The $1,260 figure wasn't always applied to your raw paycheck. SSA allowed certain deductions before comparing your earnings to the SGA limit. These are called Impairment-Related Work Expenses (IRWEs) — costs you paid out of pocket for items or services that you needed specifically because of your disability in order to work.
Examples include:
If SSA approved those deductions, your countable earnings — the number actually compared to the $1,260 limit — would be lower than your gross pay. A person earning $1,400 per month with $200 in approved IRWEs would have countable earnings of $1,200, which fell below the 2020 SGA threshold.
SSDI includes a built-in protection for people who want to test whether they can return to work: the Trial Work Period (TWP). During the TWP, you could earn any amount for up to nine months (not necessarily consecutive) within a rolling 60-month window without losing benefits — regardless of how much you earned.
In 2020, any month in which you earned more than $910 counted as a Trial Work Period month.
The TWP doesn't last indefinitely. Once you used all nine months, SSA evaluated your work activity against the SGA threshold going forward. That evaluation period is called the Extended Period of Eligibility (EPE), which lasted 36 months after the TWP ended. During the EPE, your benefits could be reinstated relatively quickly in months when your earnings dropped below SGA — without a new application.

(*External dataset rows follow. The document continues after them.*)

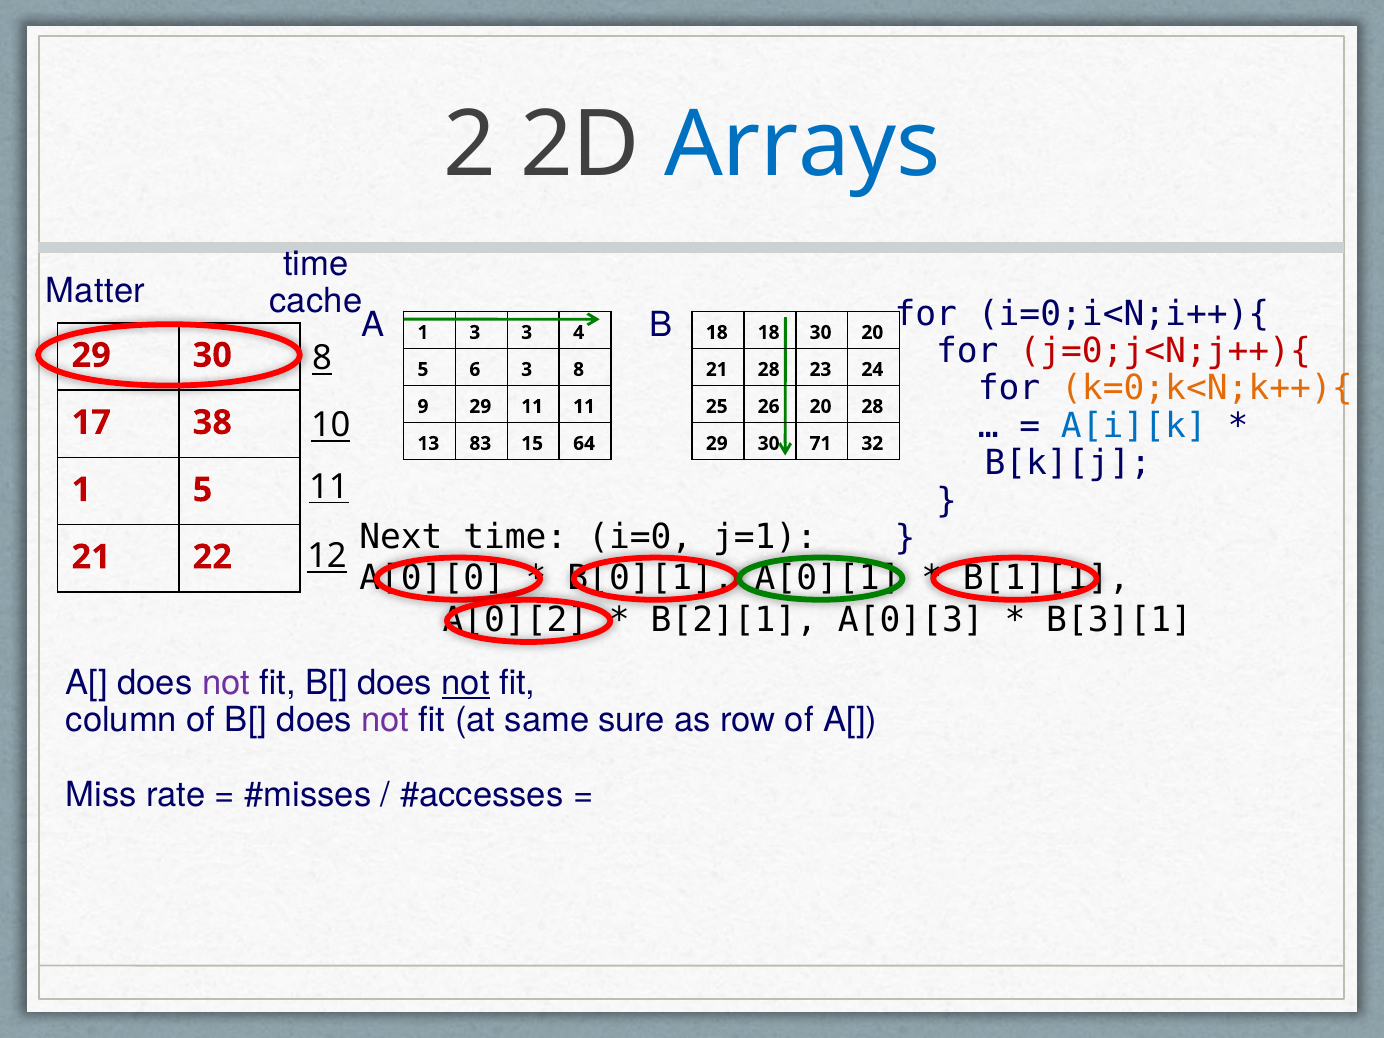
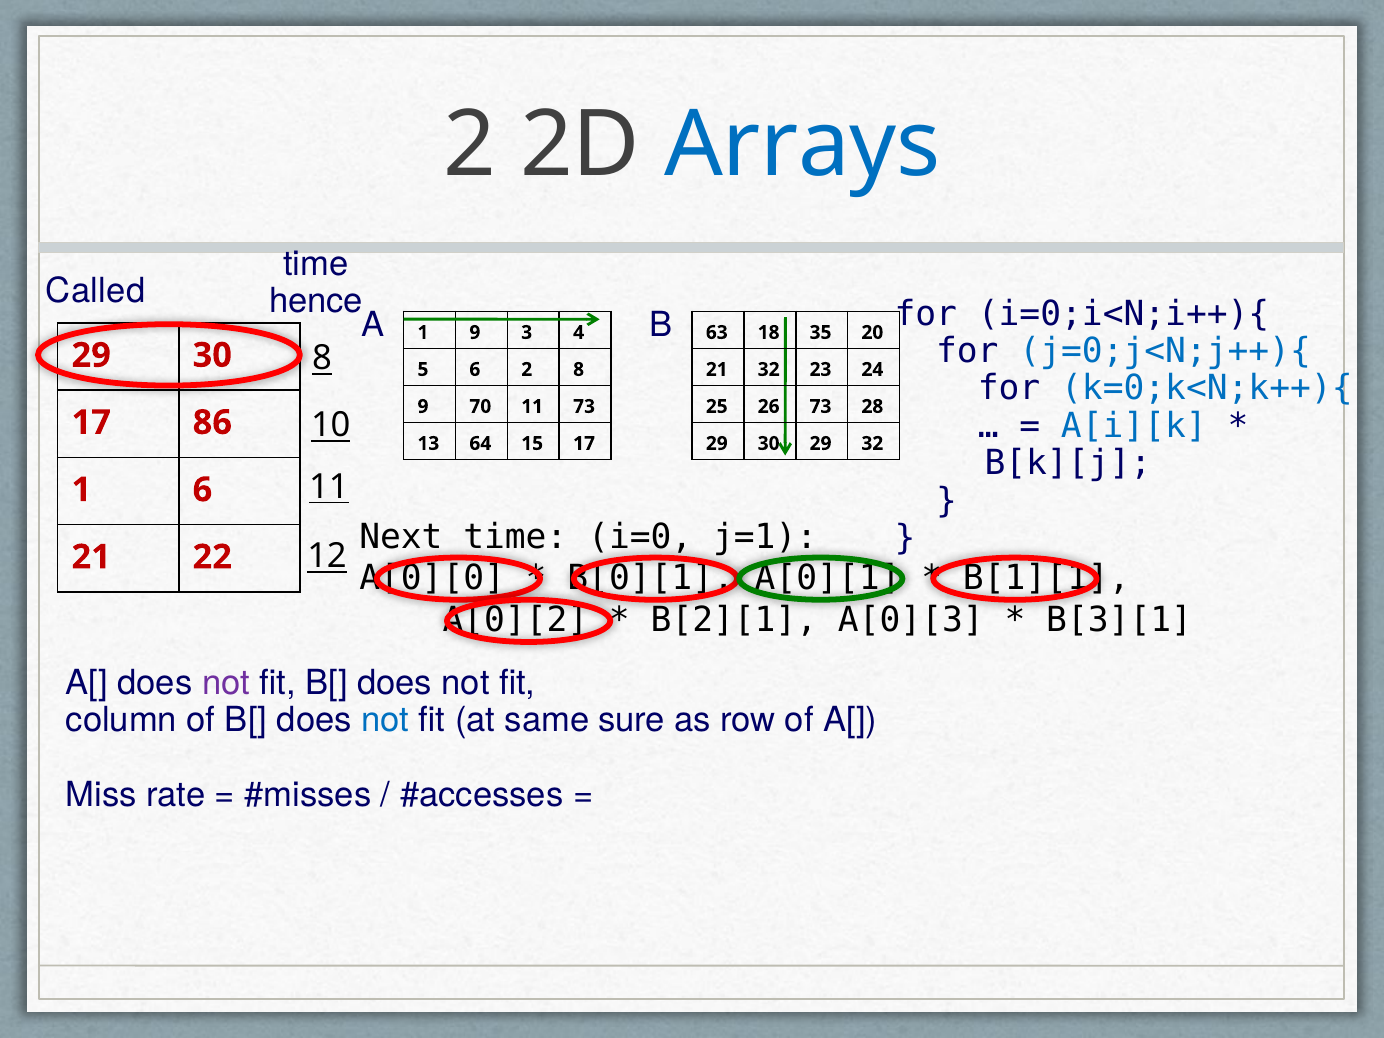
Matter: Matter -> Called
cache: cache -> hence
B 18: 18 -> 63
18 30: 30 -> 35
1 3: 3 -> 9
j=0;j<N;j++){ colour: red -> blue
6 3: 3 -> 2
21 28: 28 -> 32
k=0;k<N;k++){ colour: orange -> blue
9 29: 29 -> 70
11 11: 11 -> 73
26 20: 20 -> 73
38: 38 -> 86
83: 83 -> 64
15 64: 64 -> 17
30 71: 71 -> 29
1 5: 5 -> 6
not at (466, 683) underline: present -> none
not at (385, 720) colour: purple -> blue
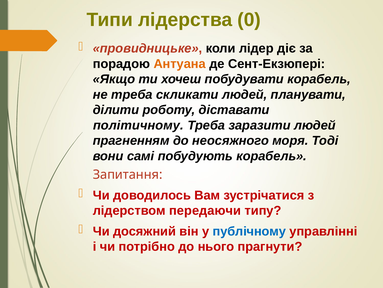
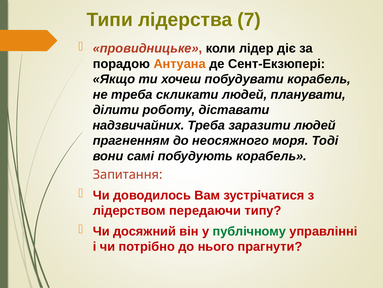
0: 0 -> 7
політичному: політичному -> надзвичайних
публічному colour: blue -> green
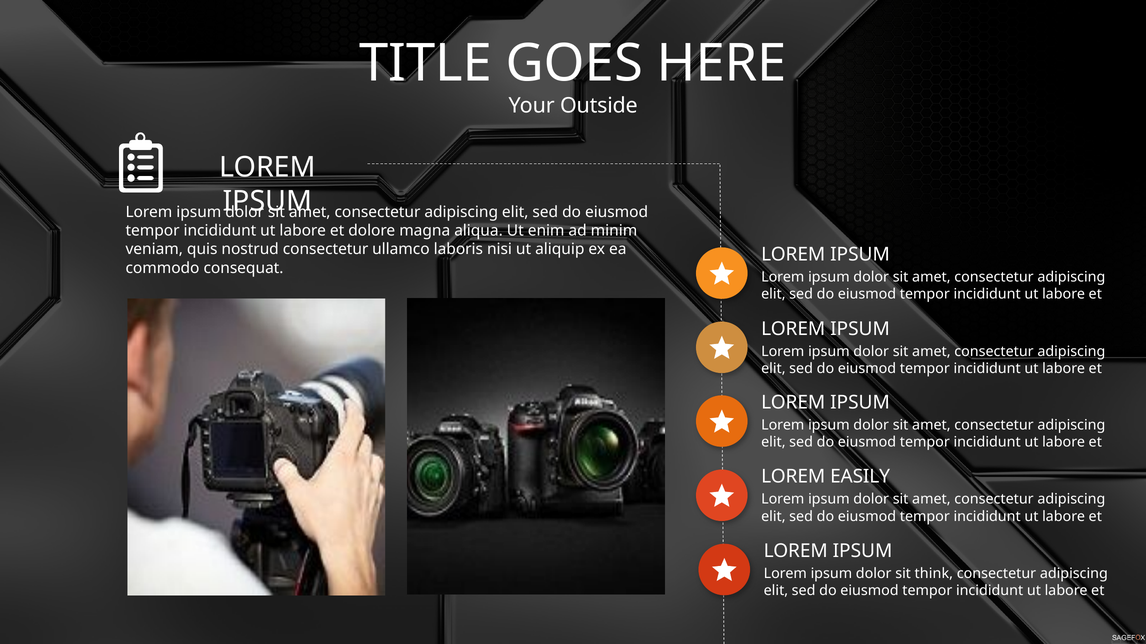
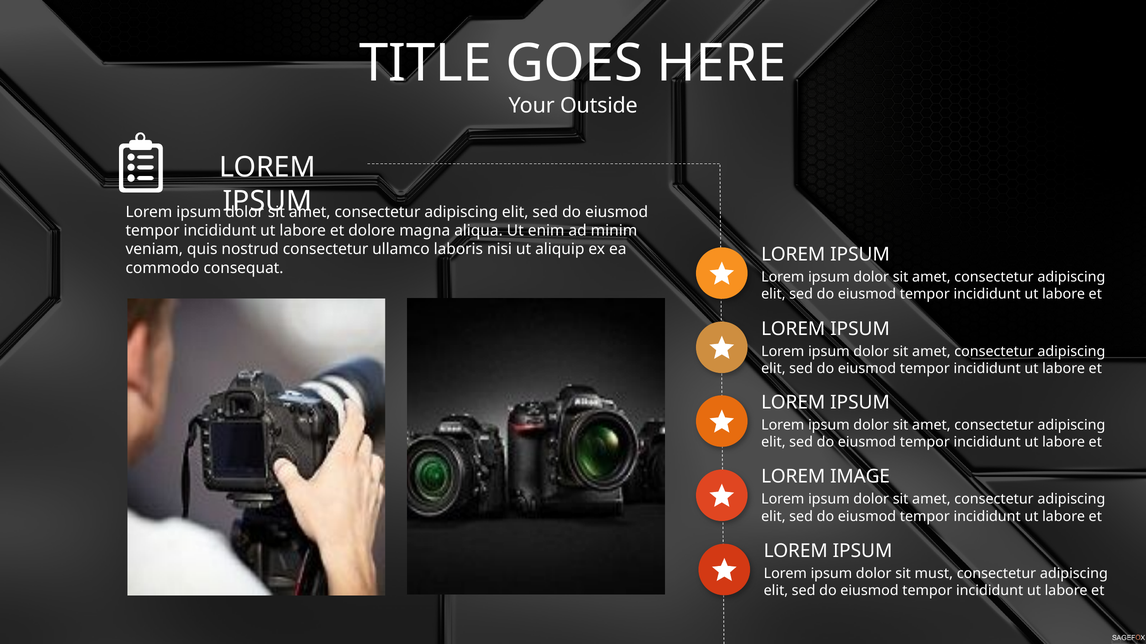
EASILY: EASILY -> IMAGE
think: think -> must
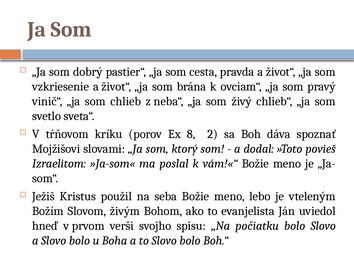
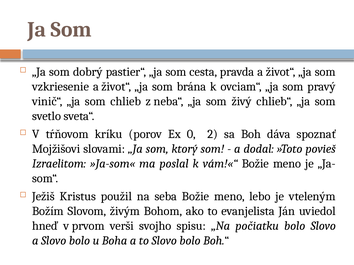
8: 8 -> 0
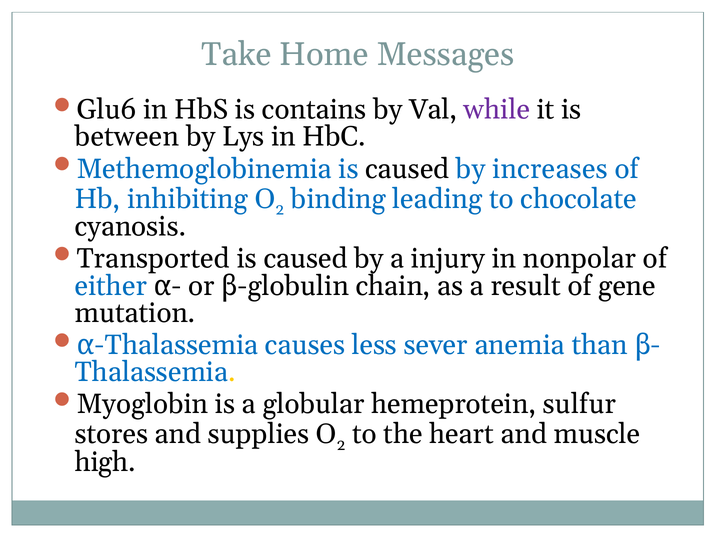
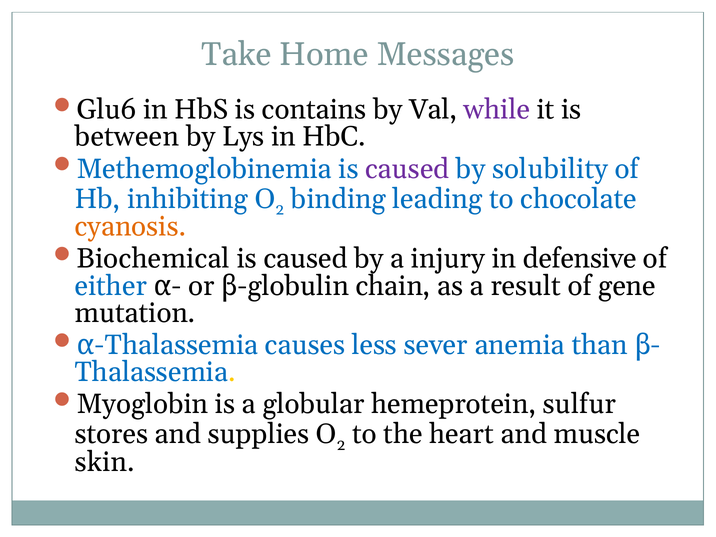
caused at (407, 169) colour: black -> purple
increases: increases -> solubility
cyanosis colour: black -> orange
Transported: Transported -> Biochemical
nonpolar: nonpolar -> defensive
high: high -> skin
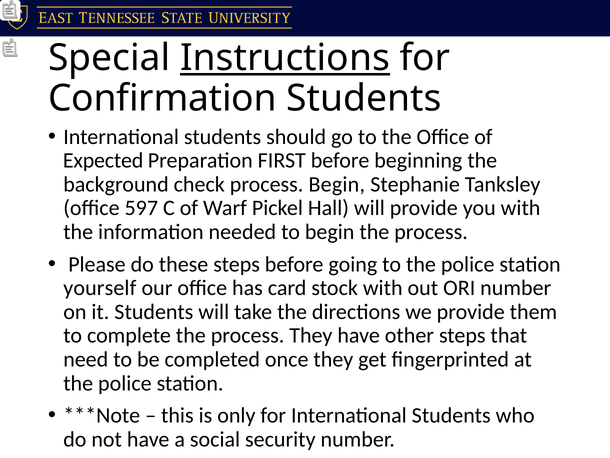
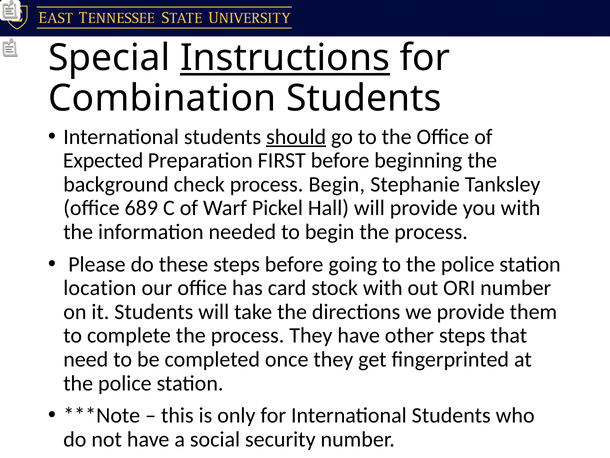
Confirmation: Confirmation -> Combination
should underline: none -> present
597: 597 -> 689
yourself: yourself -> location
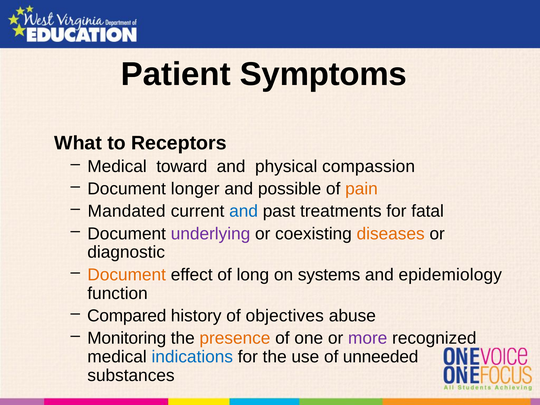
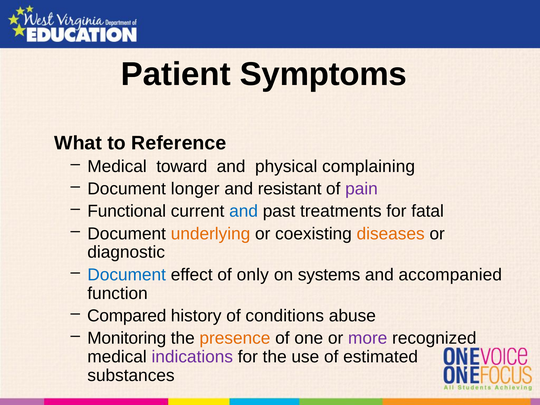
Receptors: Receptors -> Reference
compassion: compassion -> complaining
possible: possible -> resistant
pain colour: orange -> purple
Mandated: Mandated -> Functional
underlying colour: purple -> orange
Document at (127, 275) colour: orange -> blue
long: long -> only
epidemiology: epidemiology -> accompanied
objectives: objectives -> conditions
indications colour: blue -> purple
unneeded: unneeded -> estimated
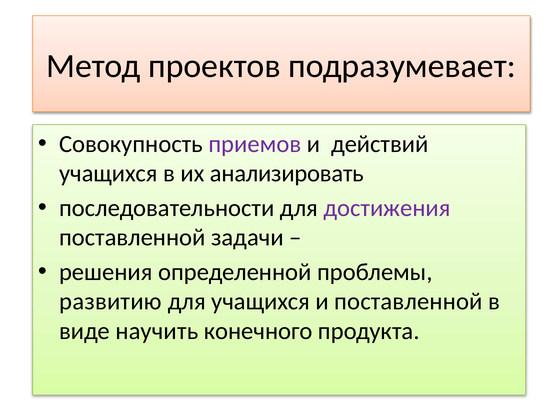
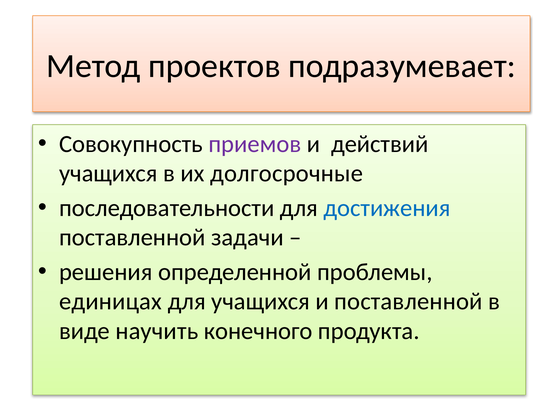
анализировать: анализировать -> долгосрочные
достижения colour: purple -> blue
развитию: развитию -> единицах
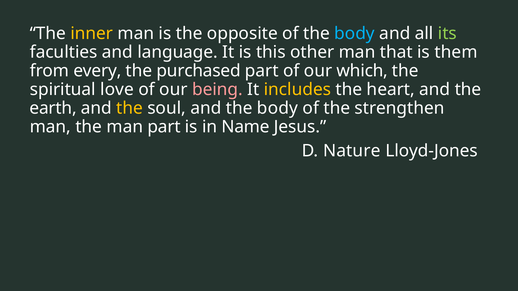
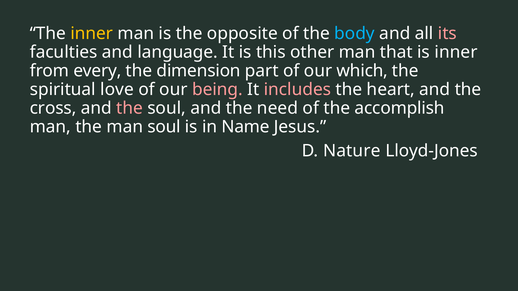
its colour: light green -> pink
is them: them -> inner
purchased: purchased -> dimension
includes colour: yellow -> pink
earth: earth -> cross
the at (130, 108) colour: yellow -> pink
and the body: body -> need
strengthen: strengthen -> accomplish
man part: part -> soul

Several important situations fell outside the straightforward SGA calculation:
Self-employment was evaluated differently. SSA didn't rely solely on net profit. They also looked at the time you spent in the business, the value of your work compared to what you'd pay someone else to do it, and whether you received any special treatment from business partners or family.
Subsidized work — situations where an employer paid you more than your work was worth, often as an accommodation — could also reduce your countable earnings. SSA would subtract the subsidy amount before comparing your earnings to SGA.
Unpaid work could still count if SSA determined it constituted SGA based on its nature and productivity, particularly in self-employment contexts.
The SGA threshold is just one layer of the income picture for SSDI recipients. Other factors that shaped individual outcomes in 2020 included:
Two people who both earned $1,100 per month in 2020 could have had very different experiences with SSA. One might have been in the middle of a Trial Work Period, with their benefits fully protected. Another might have been in their Extended Period of Eligibility with no TWP months remaining, meaning their earnings would be evaluated against the $1,260 SGA threshold. A third might have had IRWEs that reduced their countable earnings significantly, making an income that looks similar on paper land in a very different place under the rules.
Where someone stood in their SSDI timeline — how long they'd been receiving benefits, whether they'd used Trial Work Period months, how their case had been handled — determined how the 2020 income limits actually applied to them.
The rules are consistent. How they land depends entirely on the details of each person's case.